[Data items]
——————

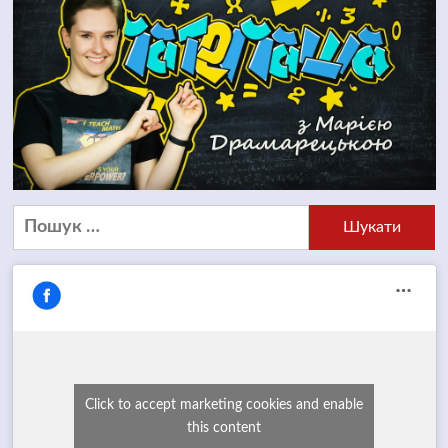
Пошук:
Click to accept marketing cookies and enable
this content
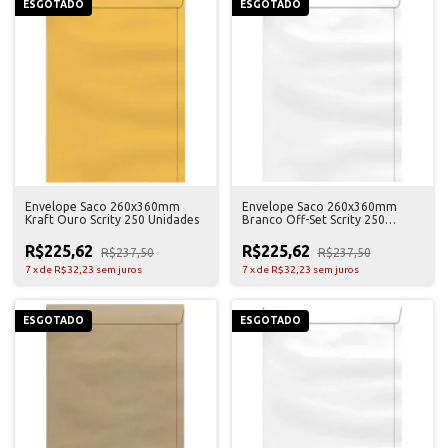
ESGOTADO
ESGOTADO
Envelope Saco 260x360mm
Envelope Saco 260x360mm
Kraft Ouro Scrity 250 Unidades
Branco Off-Set Scrity 250
Unidades
R$225,62
R$225,62
R$237,50
R$237,50
7
x
de
R$32,23
sem juros
7
x
de
R$32,23
sem juros
ESGOTADO
ESGOTADO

——————

Each entry above is to be given again exactly, and any image in it is to be dropped.

Пошук:
Click to accept marketing cookies and enable
this content
ESGOTADO
ESGOTADO
Envelope Saco 260x360mm
Envelope Saco 260x360mm
Kraft Ouro Scrity 250 Unidades
Branco Off-Set Scrity 250
Unidades
R$225,62
R$225,62
R$237,50
R$237,50
7
x
de
R$32,23
sem juros
7
x
de
R$32,23
sem juros
ESGOTADO
ESGOTADO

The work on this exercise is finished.